» **Work to complete**: Where does the word "begeleiders" show up in the records? Copy every line that has it.

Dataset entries
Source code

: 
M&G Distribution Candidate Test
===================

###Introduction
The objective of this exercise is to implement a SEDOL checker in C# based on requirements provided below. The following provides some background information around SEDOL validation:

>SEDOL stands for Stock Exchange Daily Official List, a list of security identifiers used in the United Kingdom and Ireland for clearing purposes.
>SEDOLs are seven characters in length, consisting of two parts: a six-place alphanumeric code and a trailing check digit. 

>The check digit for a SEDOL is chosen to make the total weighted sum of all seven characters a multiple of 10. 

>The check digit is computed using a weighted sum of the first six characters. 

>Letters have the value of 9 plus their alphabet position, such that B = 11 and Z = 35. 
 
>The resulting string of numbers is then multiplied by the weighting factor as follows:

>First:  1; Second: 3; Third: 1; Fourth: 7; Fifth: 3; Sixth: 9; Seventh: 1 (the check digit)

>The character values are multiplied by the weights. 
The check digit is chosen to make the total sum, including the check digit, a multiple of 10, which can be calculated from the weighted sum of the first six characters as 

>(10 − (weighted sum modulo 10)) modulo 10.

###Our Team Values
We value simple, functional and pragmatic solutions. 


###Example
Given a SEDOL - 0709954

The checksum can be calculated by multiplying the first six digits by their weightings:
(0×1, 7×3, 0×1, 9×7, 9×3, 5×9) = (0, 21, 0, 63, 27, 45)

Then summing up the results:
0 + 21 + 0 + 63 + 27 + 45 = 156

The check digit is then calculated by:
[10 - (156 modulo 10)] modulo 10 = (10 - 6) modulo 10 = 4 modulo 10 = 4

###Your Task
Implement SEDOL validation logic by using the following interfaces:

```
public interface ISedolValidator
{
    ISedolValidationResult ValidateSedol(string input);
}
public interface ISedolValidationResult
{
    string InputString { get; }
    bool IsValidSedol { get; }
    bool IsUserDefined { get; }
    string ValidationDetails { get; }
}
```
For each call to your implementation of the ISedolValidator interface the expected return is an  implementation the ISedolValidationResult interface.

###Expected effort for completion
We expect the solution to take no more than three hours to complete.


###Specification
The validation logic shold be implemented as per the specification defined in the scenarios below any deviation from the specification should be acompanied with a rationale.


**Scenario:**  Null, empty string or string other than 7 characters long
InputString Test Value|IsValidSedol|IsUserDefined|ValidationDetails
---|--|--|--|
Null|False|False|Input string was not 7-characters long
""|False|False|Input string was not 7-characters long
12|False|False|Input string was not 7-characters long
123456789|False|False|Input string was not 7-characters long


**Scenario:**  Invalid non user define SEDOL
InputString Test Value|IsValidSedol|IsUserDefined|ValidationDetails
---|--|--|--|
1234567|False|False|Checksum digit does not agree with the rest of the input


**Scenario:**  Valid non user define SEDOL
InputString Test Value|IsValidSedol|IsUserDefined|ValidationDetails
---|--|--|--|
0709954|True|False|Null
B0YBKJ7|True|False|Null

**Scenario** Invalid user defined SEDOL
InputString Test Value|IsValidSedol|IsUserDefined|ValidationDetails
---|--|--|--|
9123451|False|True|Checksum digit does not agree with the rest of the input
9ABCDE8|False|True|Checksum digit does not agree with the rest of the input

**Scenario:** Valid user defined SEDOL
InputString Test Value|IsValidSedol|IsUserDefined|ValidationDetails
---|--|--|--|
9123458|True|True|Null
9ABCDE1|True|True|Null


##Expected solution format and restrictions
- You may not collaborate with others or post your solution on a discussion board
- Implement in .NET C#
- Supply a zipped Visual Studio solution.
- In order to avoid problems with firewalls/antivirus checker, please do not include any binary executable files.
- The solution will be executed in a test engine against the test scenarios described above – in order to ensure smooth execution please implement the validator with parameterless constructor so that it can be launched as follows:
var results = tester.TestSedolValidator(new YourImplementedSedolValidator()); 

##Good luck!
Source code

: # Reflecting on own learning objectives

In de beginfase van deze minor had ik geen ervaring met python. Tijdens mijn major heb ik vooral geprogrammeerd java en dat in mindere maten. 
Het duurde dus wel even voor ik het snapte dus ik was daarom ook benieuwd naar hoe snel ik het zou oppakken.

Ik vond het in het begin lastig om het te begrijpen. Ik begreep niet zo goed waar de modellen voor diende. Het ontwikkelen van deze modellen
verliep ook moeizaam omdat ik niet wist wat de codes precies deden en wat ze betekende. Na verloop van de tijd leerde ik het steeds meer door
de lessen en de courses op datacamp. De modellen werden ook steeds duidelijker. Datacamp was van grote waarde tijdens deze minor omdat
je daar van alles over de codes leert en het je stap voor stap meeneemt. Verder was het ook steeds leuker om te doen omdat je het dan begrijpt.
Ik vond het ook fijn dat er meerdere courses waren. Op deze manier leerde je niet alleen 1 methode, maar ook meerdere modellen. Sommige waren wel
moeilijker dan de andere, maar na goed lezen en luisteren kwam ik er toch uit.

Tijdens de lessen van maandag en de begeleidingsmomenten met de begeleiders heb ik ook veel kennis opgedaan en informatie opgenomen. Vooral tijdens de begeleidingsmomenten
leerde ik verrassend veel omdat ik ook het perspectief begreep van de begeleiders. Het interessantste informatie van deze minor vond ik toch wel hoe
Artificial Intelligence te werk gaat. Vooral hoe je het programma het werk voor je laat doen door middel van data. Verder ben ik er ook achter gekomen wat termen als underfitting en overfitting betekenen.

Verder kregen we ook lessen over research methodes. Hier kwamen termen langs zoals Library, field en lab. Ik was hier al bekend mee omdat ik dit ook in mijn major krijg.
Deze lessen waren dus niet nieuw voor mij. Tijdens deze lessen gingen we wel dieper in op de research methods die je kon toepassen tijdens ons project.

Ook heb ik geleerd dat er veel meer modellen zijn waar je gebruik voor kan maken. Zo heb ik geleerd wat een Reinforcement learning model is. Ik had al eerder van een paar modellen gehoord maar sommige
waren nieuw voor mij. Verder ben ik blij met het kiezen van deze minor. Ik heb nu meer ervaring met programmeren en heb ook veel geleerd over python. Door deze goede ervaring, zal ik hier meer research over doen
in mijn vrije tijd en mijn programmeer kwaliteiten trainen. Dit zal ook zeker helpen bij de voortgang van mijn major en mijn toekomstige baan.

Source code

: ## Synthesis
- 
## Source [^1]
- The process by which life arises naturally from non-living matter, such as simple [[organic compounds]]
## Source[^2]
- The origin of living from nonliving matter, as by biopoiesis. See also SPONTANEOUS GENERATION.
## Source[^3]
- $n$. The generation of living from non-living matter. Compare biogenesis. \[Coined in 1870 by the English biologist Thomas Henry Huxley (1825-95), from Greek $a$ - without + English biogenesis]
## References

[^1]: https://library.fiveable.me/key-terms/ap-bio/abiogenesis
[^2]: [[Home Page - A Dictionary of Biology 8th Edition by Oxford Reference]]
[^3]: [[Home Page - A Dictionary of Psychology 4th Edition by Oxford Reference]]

» **Answer space**:
Tijdens de lessen van maandag en de begeleidingsmomenten met de begeleiders heb ik ook veel kennis opgedaan en informatie opgenomen. Vooral tijdens de begeleidingsmomenten
leerde ik verrassend veel omdat ik ook het perspectief begreep van de begeleiders. Het interessantste informatie van deze minor vond ik toch wel hoe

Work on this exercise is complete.